Information:

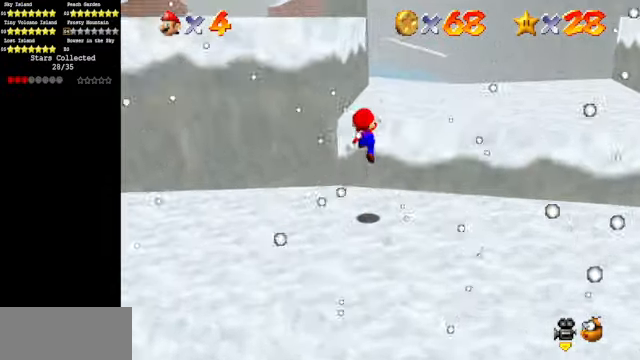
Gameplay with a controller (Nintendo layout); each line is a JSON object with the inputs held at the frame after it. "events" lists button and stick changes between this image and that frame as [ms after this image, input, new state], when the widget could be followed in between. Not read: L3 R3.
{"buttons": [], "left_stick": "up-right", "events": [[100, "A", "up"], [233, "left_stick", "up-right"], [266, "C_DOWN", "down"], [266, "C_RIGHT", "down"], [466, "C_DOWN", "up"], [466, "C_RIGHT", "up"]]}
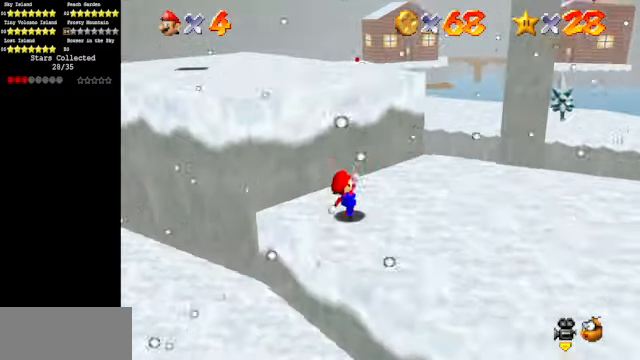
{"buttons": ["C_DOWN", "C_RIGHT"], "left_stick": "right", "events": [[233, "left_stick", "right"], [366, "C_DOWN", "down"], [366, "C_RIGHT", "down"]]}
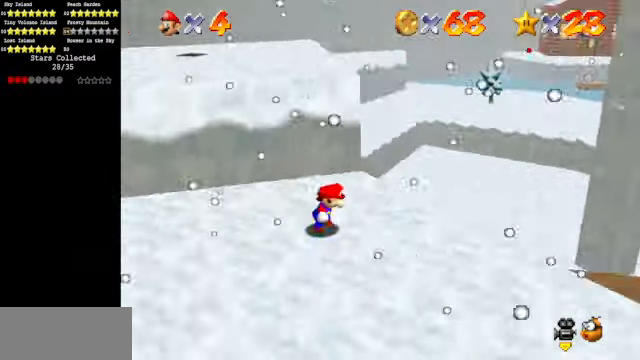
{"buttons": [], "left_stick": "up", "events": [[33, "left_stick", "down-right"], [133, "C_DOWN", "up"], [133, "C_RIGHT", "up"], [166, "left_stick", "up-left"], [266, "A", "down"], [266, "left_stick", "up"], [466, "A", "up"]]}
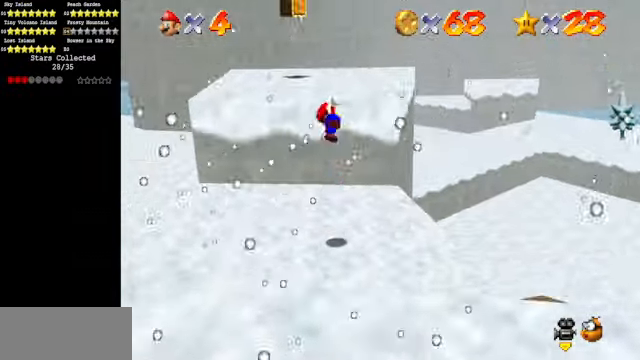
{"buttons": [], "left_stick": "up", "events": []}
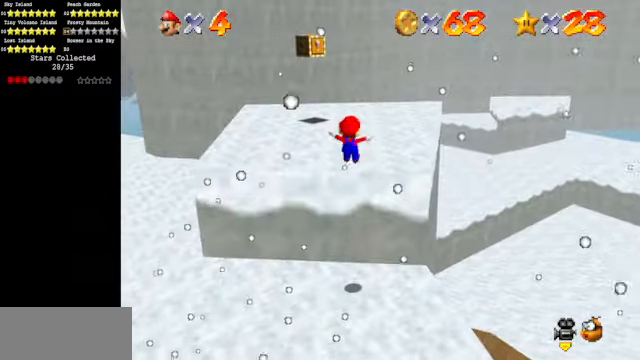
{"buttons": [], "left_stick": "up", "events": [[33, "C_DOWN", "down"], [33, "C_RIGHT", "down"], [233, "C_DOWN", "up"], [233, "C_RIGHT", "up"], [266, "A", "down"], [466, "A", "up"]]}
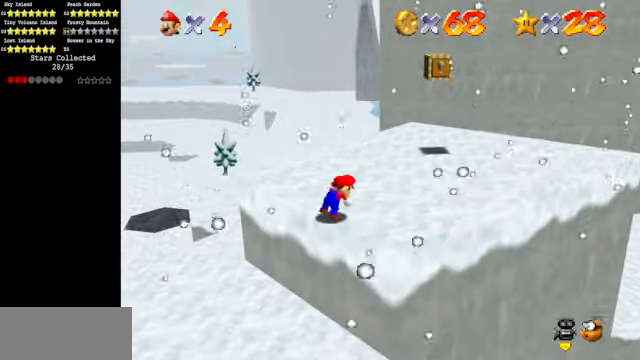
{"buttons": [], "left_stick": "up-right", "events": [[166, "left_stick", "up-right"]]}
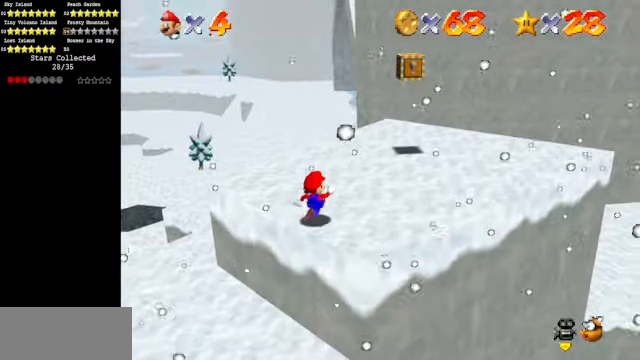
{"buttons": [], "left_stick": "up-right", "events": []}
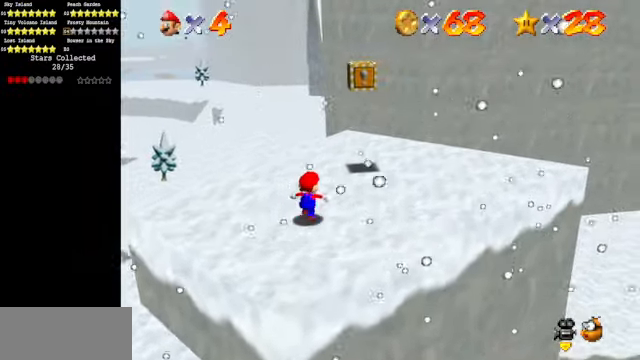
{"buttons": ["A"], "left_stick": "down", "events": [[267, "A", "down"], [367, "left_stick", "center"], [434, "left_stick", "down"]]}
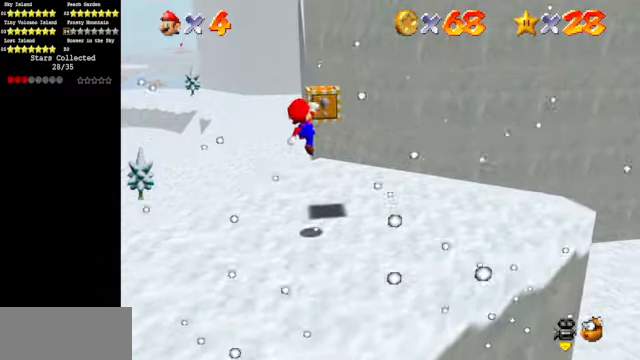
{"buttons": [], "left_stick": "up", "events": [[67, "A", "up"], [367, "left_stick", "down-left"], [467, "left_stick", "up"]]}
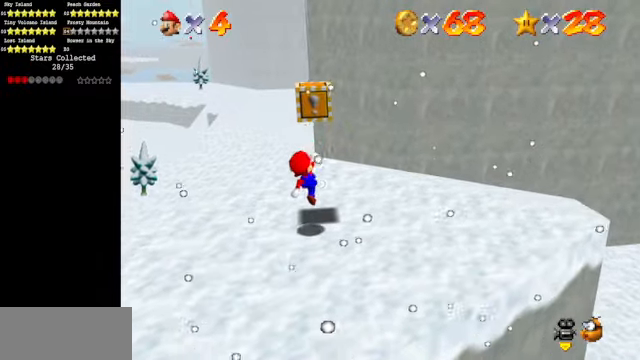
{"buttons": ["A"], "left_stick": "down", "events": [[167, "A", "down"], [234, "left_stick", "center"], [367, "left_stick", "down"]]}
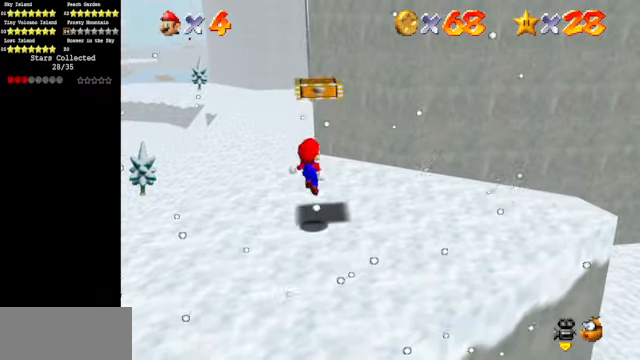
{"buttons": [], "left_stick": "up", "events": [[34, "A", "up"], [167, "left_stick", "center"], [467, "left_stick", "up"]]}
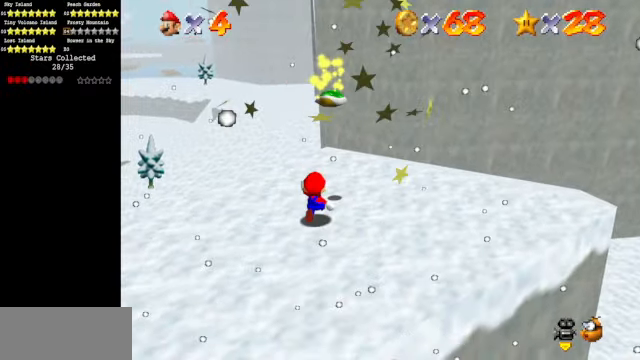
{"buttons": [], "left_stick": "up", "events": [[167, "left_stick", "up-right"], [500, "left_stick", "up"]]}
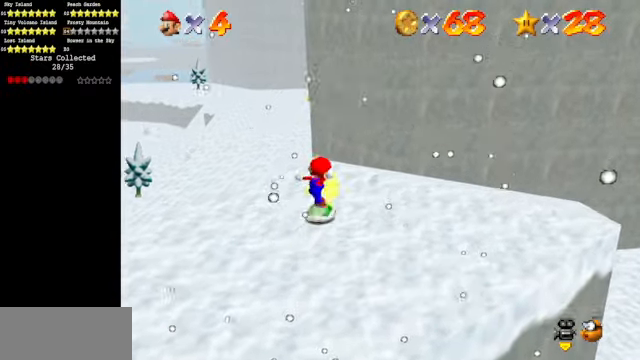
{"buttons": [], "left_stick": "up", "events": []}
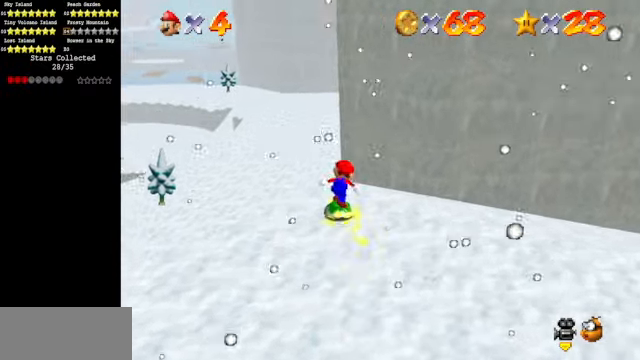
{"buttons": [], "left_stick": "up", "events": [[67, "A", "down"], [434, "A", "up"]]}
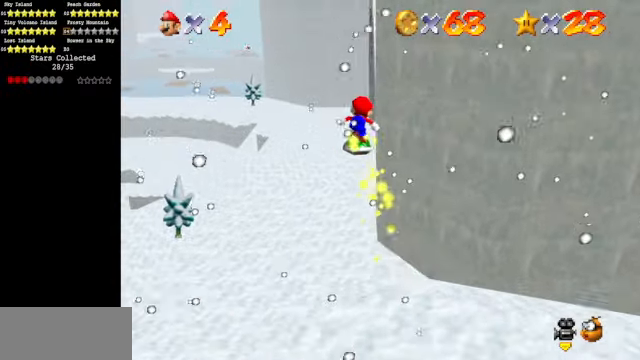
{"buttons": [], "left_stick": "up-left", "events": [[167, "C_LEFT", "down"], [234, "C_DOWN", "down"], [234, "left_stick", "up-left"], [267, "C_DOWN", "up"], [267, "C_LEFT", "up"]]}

The problem:
For every line of the data above that contains "center", copy that line.

Result of the task:
{"buttons": ["A"], "left_stick": "down", "events": [[267, "A", "down"], [367, "left_stick", "center"], [434, "left_stick", "down"]]}
{"buttons": ["A"], "left_stick": "down", "events": [[167, "A", "down"], [234, "left_stick", "center"], [367, "left_stick", "down"]]}
{"buttons": [], "left_stick": "up", "events": [[34, "A", "up"], [167, "left_stick", "center"], [467, "left_stick", "up"]]}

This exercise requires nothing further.